Task to complete:
Transcribe the records below in their entirety, and leave out each image.

────────

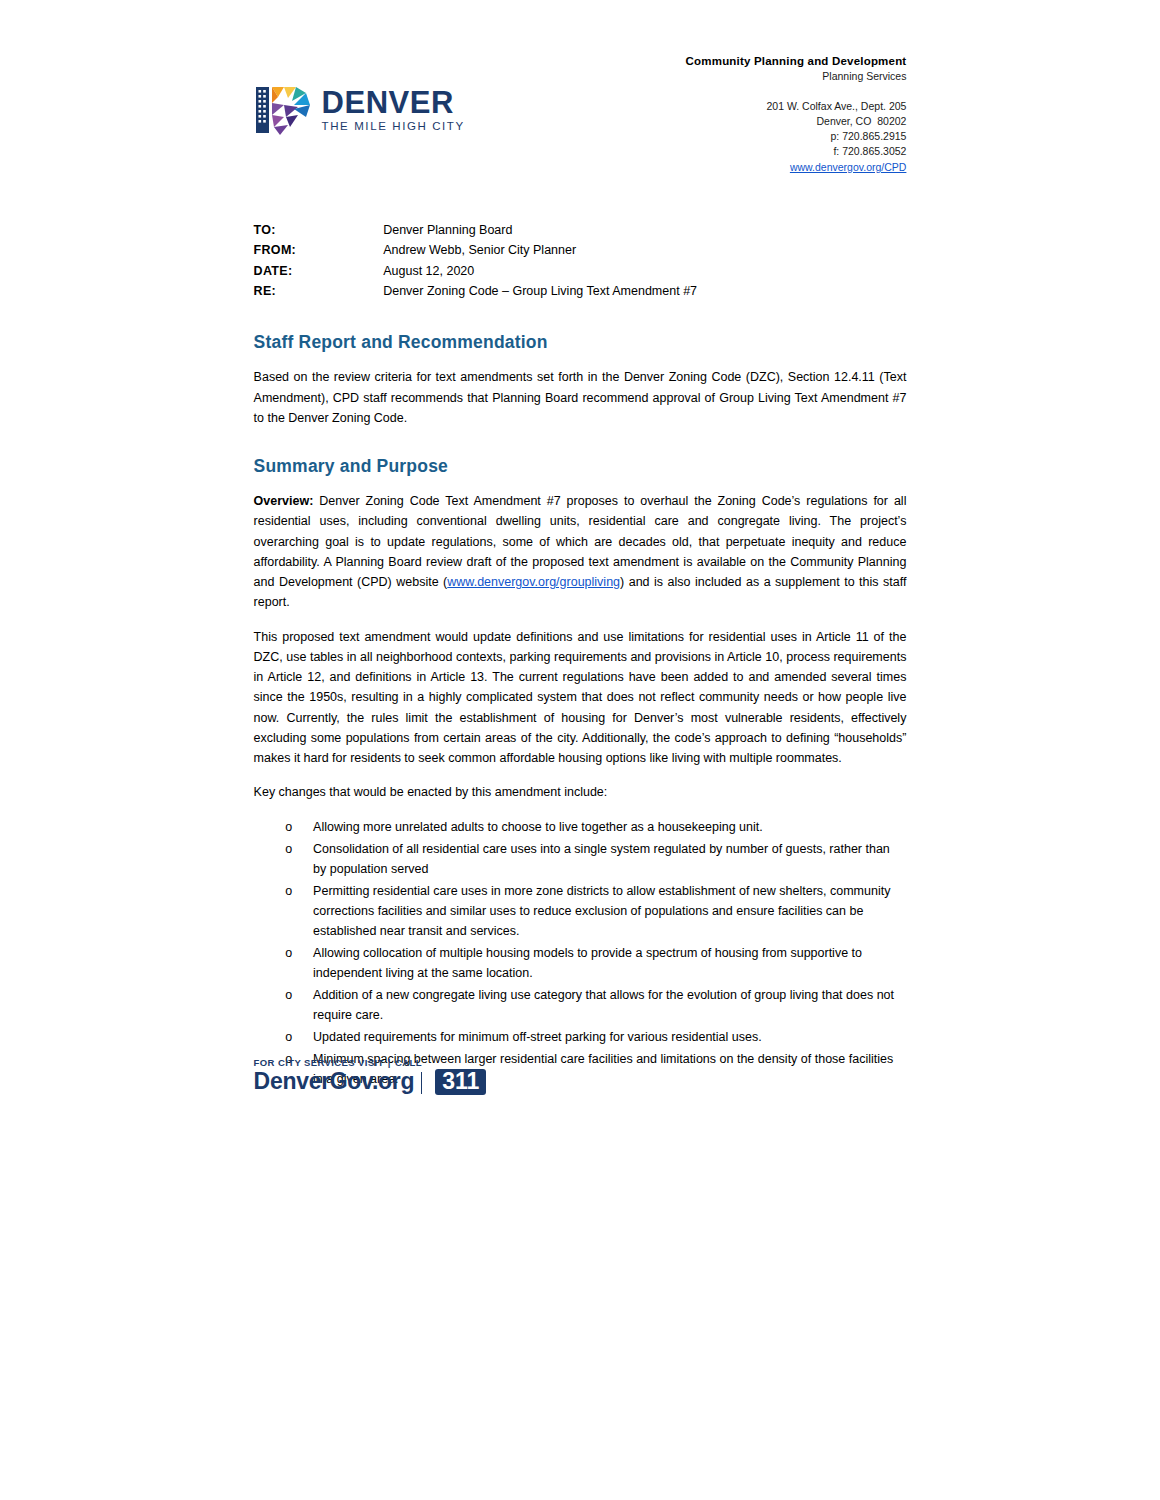DENVER
THE MILE HIGH CITY
Community Planning and Development
Planning Services
201 W. Colfax Ave., Dept. 205
Denver, CO 80202
p: 720.865.2915
f: 720.865.3052
www.denvergov.org/CPD
| TO: | Denver Planning Board |
| FROM: | Andrew Webb, Senior City Planner |
| DATE: | August 12, 2020 |
| RE: | Denver Zoning Code – Group Living Text Amendment #7 |
Staff Report and Recommendation
Based on the review criteria for text amendments set forth in the Denver Zoning Code (DZC), Section 12.4.11 (Text Amendment), CPD staff recommends that Planning Board recommend approval of Group Living Text Amendment #7 to the Denver Zoning Code.
Summary and Purpose
Overview: Denver Zoning Code Text Amendment #7 proposes to overhaul the Zoning Code’s regulations for all residential uses, including conventional dwelling units, residential care and congregate living. The project’s overarching goal is to update regulations, some of which are decades old, that perpetuate inequity and reduce affordability. A Planning Board review draft of the proposed text amendment is available on the Community Planning and Development (CPD) website (www.denvergov.org/groupliving) and is also included as a supplement to this staff report.
This proposed text amendment would update definitions and use limitations for residential uses in Article 11 of the DZC, use tables in all neighborhood contexts, parking requirements and provisions in Article 10, process requirements in Article 12, and definitions in Article 13. The current regulations have been added to and amended several times since the 1950s, resulting in a highly complicated system that does not reflect community needs or how people live now. Currently, the rules limit the establishment of housing for Denver’s most vulnerable residents, effectively excluding some populations from certain areas of the city. Additionally, the code’s approach to defining “households” makes it hard for residents to seek common affordable housing options like living with multiple roommates.
Key changes that would be enacted by this amendment include:
Allowing more unrelated adults to choose to live together as a housekeeping unit.
Consolidation of all residential care uses into a single system regulated by number of guests, rather than by population served
Permitting residential care uses in more zone districts to allow establishment of new shelters, community corrections facilities and similar uses to reduce exclusion of populations and ensure facilities can be established near transit and services.
Allowing collocation of multiple housing models to provide a spectrum of housing from supportive to independent living at the same location.
Addition of a new congregate living use category that allows for the evolution of group living that does not require care.
Updated requirements for minimum off-street parking for various residential uses.
Minimum spacing between larger residential care facilities and limitations on the density of those facilities in a given area.
FOR CITY SERVICES VISIT|CALL
DenverGov.org 311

────────

Final answer:
DENVER
THE MILE HIGH CITY
Community Planning and Development
Planning Services
201 W. Colfax Ave., Dept. 205
Denver, CO 80202
p: 720.865.2915
f: 720.865.3052
www.denvergov.org/CPD
| TO: | Denver Planning Board |
| FROM: | Andrew Webb, Senior City Planner |
| DATE: | August 12, 2020 |
| RE: | Denver Zoning Code – Group Living Text Amendment #7 |
Staff Report and Recommendation
Based on the review criteria for text amendments set forth in the Denver Zoning Code (DZC), Section 12.4.11 (Text Amendment), CPD staff recommends that Planning Board recommend approval of Group Living Text Amendment #7 to the Denver Zoning Code.
Summary and Purpose
Overview: Denver Zoning Code Text Amendment #7 proposes to overhaul the Zoning Code’s regulations for all residential uses, including conventional dwelling units, residential care and congregate living. The project’s overarching goal is to update regulations, some of which are decades old, that perpetuate inequity and reduce affordability. A Planning Board review draft of the proposed text amendment is available on the Community Planning and Development (CPD) website (www.denvergov.org/groupliving) and is also included as a supplement to this staff report.
This proposed text amendment would update definitions and use limitations for residential uses in Article 11 of the DZC, use tables in all neighborhood contexts, parking requirements and provisions in Article 10, process requirements in Article 12, and definitions in Article 13. The current regulations have been added to and amended several times since the 1950s, resulting in a highly complicated system that does not reflect community needs or how people live now. Currently, the rules limit the establishment of housing for Denver’s most vulnerable residents, effectively excluding some populations from certain areas of the city. Additionally, the code’s approach to defining “households” makes it hard for residents to seek common affordable housing options like living with multiple roommates.
Key changes that would be enacted by this amendment include:
Allowing more unrelated adults to choose to live together as a housekeeping unit.
Consolidation of all residential care uses into a single system regulated by number of guests, rather than by population served
Permitting residential care uses in more zone districts to allow establishment of new shelters, community corrections facilities and similar uses to reduce exclusion of populations and ensure facilities can be established near transit and services.
Allowing collocation of multiple housing models to provide a spectrum of housing from supportive to independent living at the same location.
Addition of a new congregate living use category that allows for the evolution of group living that does not require care.
Updated requirements for minimum off-street parking for various residential uses.
Minimum spacing between larger residential care facilities and limitations on the density of those facilities in a given area.
FOR CITY SERVICES VISIT|CALL
DenverGov.org 311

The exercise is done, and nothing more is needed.